**SELECTED EXTRACT**
◇ ◇ ◇ ◇ ◇

1.8 Indemnification. In the event any Registrable Securities are
included in a registration statement under this Agreement:
(a) To the extent permitted by law, the Company will indemnify and
hold harmless the Stockholder, the officers and directors of the Stockholder,
each underwriter of Registrable Securities and each other Person, if any, who
controls the Stockholder or such underwriter within the meaning of Section 15
of the Securities Act, against any losses, claims, damages, liabilities or
expenses, joint or several, to which any such Person may become subject under
the Securities Act or otherwise, insofar as such losses, claims, damages,
liabilities or expenses (or actions in respect thereof) arise out of or are
based upon (i) any untrue statement or alleged untrue statement of a material
fact contained in any registration statement under which such Registrable
Securities were registered under the Securities Act pursuant hereto, or any
post-effective amendment thereof, or the omission or alleged omission therefrom
of a material fact required to be stated therein or necessary to make the
statements therein not misleading, or (ii) any untrue statement or alleged
untrue statement of a material fact contained in any preliminary prospectus, if
used prior to the effective date of the registration statement and not
corrected in the final prospectus, or contained in the final prospectus (as
amended or supplemented, if the Company shall have filed with the Commission
any amendment thereof or supplement thereto), or the omission or alleged
omission therefrom of a material fact required to be stated therein or
necessary to make the statements therein not misleading; and will reimburse any
such Person for any legal or other expenses reasonably incurred by such Person
in connection with investigating or defending any such loss, claim, damage,
liability or expense; provided, however, that the indemnity agreement contained
in this Section 1.8(a) shall not apply to amounts paid in settlement of any
such loss, claim, damage, liability or expense if such settlement is effected
without the consent of the Company (which consent shall not be unreasonably
withheld); and provided further that the Company shall not be liable in any
such case to the extent that any such loss, claim, damage, liability or expense
arises out of or is based upon any such untrue statement or omission or alleged
untrue statement or omission which has been made in said registration
statement, preliminary prospectus, prospectus or amendment or supplement or
omitted therefrom in reliance upon and in conformity with information furnished
in writing to the Company by the Stockholder or such underwriter specifically
for use in the preparation thereof.

◇ ◇ ◇ ◇ ◇

**INFORMATION SUPPLIED**
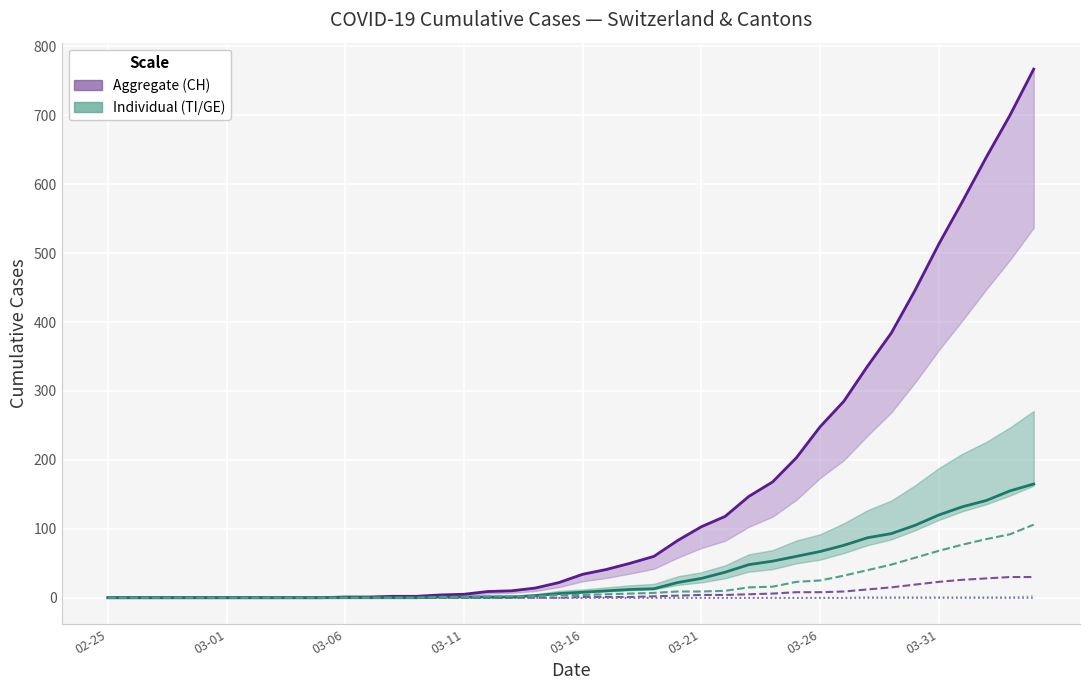

True or false: ZG and GE intersect in this chart.

False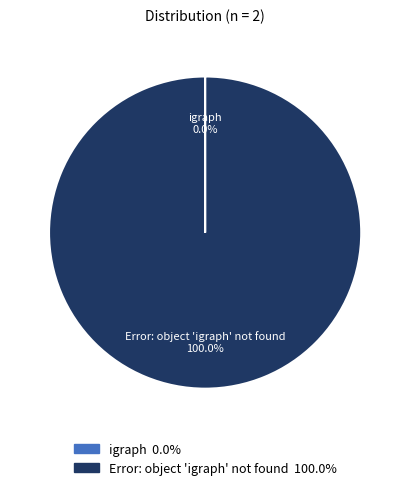

To the nearest percent, what is the average slice percentage?

50%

◇ ◇ ◇ ◇ ◇

**WORK TO COMPLETE**
From the indemnification clause, please translate this sentence into Spanish: "To the extent permitted by law, the Company will indemnify and hold harmless the Stockholder, the officers and directors of the Stockholder, each underwriter of Registrable Securities and each other Person, if any, who controls the Stockholder or such underwriter within the meaning of Section 15 of the Securities Act, against any losses, claims, damages, liabilities or expenses, joint or several, to which any such Person may become subject under the Securities Act or otherwise, insofar as such losses, claims, damages, liabilities or expenses (or actions in respect thereof) arise out of or are based upon (i) any untrue statement or alleged untrue statement of a material fact contained in any registration statement under which such Registrable Securities were registered under the Securities Act pursuant hereto, or any post-effective amendment thereof, or the omission or alleged omission therefrom of a material fact required to be stated therein or necessary to make the statements therein not misleading, or (ii) any untrue statement or alleged untrue statement of a material fact contained in any preliminary prospectus, if used prior to the effective date of the registration statement and not corrected in the final prospectus, or contained in the final prospectus (as amended or supplemented, if the Company shall have filed with the Commission any amendment thereof or supplement thereto), or the omission or alleged omission therefrom of a material fact required to be stated therein or necessary to make the statements therein not misleading; and will reimburse any such Person for any legal or other expenses reasonably incurred by such Person in connection with investigating or defending any such loss, claim, damage, liability or expense; provided, however, that the indemnity agreement contained in this Section 1.8(a) shall not apply to amounts paid in settlement of any such loss, claim, damage, liability or expense if such settlement is effected without the consent of the Company (which consent shall not be unreasonably withheld); and provided further that the Company shall not be liable in any such case to the extent that any such loss, claim, damage, liability or expense arises out of or is based upon any such untrue statement or omission or alleged untrue statement or omission which has been made in said registration statement, preliminary prospectus, prospectus or amendment or supplement or omitted therefrom in reliance upon and in conformity with information furnished in writing to the Company by the Stockholder or such underwriter specifically for use in the preparation thereof." The material plays no part here.

**FINAL ANSWER**
En la medida en que lo permita la ley, la Compañía indemnizará y mantendrá indemnes al Accionista, a los funcionarios y directores del Accionista, a cada suscriptor de Valores Registrables y a cada una de las demás Personas, si las hubiere, que controlen al Accionista o a dicho suscriptor en el sentido de la Sección 15 de la Ley de Valores, frente a cualesquiera pérdidas, reclamaciones, daños, responsabilidades o gastos, solidarios o mancomunados, a los que cualquiera de dichas Personas pueda quedar sujeta en virtud de la Ley de Valores o de otro modo, en la medida en que dichas pérdidas, reclamaciones, daños, responsabilidades o gastos (o las acciones relativas a ellos) surjan de o se basen en (i) cualquier declaración falsa o supuesta declaración falsa de un hecho sustancial contenida en cualquier declaración de registro conforme a la cual dichos Valores Registrables se hayan registrado en virtud de la Ley de Valores de acuerdo con el presente, o en cualquier modificación posterior a su entrada en vigor, o la omisión o supuesta omisión en ella de un hecho sustancial que deba declararse en ella o que sea necesario para que las declaraciones en ella contenidas no resulten engañosas, o (ii) cualquier declaración falsa o supuesta declaración falsa de un hecho sustancial contenida en cualquier prospecto preliminar, si se utilizó antes de la fecha de entrada en vigor de la declaración de registro y no se corrigió en el prospecto definitivo, o contenida en el prospecto definitivo (en su versión modificada o complementada, si la Compañía hubiera presentado ante la Comisión alguna modificación o suplemento del mismo), o la omisión o supuesta omisión en él de un hecho sustancial que deba declararse en él o que sea necesario para que las declaraciones en él contenidas no resulten engañosas; y reembolsará a cualquiera de dichas Personas los gastos legales o de otro tipo en que dicha Persona haya incurrido razonablemente en relación con la investigación o la defensa de cualquier pérdida, reclamación, daño, responsabilidad o gasto de ese tipo; no obstante, el acuerdo de indemnización contenido en esta Sección 1.8(a) no se aplicará a los importes pagados en concepto de transacción de cualquier pérdida, reclamación, daño, responsabilidad o gasto de ese tipo si dicha transacción se efectúa sin el consentimiento de la Compañía (consentimiento que no podrá denegarse injustificadamente); y, además, la Compañía no será responsable en ninguno de esos casos en la medida en que cualquier pérdida, reclamación, daño, responsabilidad o gasto de ese tipo surja de o se base en cualquier declaración falsa u omisión, o supuesta declaración falsa u omisión, que se haya hecho en dicha declaración de registro, prospecto preliminar, prospecto o modificación o suplemento, u omitido en ellos, basándose en y de conformidad con información proporcionada por escrito a la Compañía por el Accionista o dicho suscriptor específicamente para su uso en la preparación de los mismos.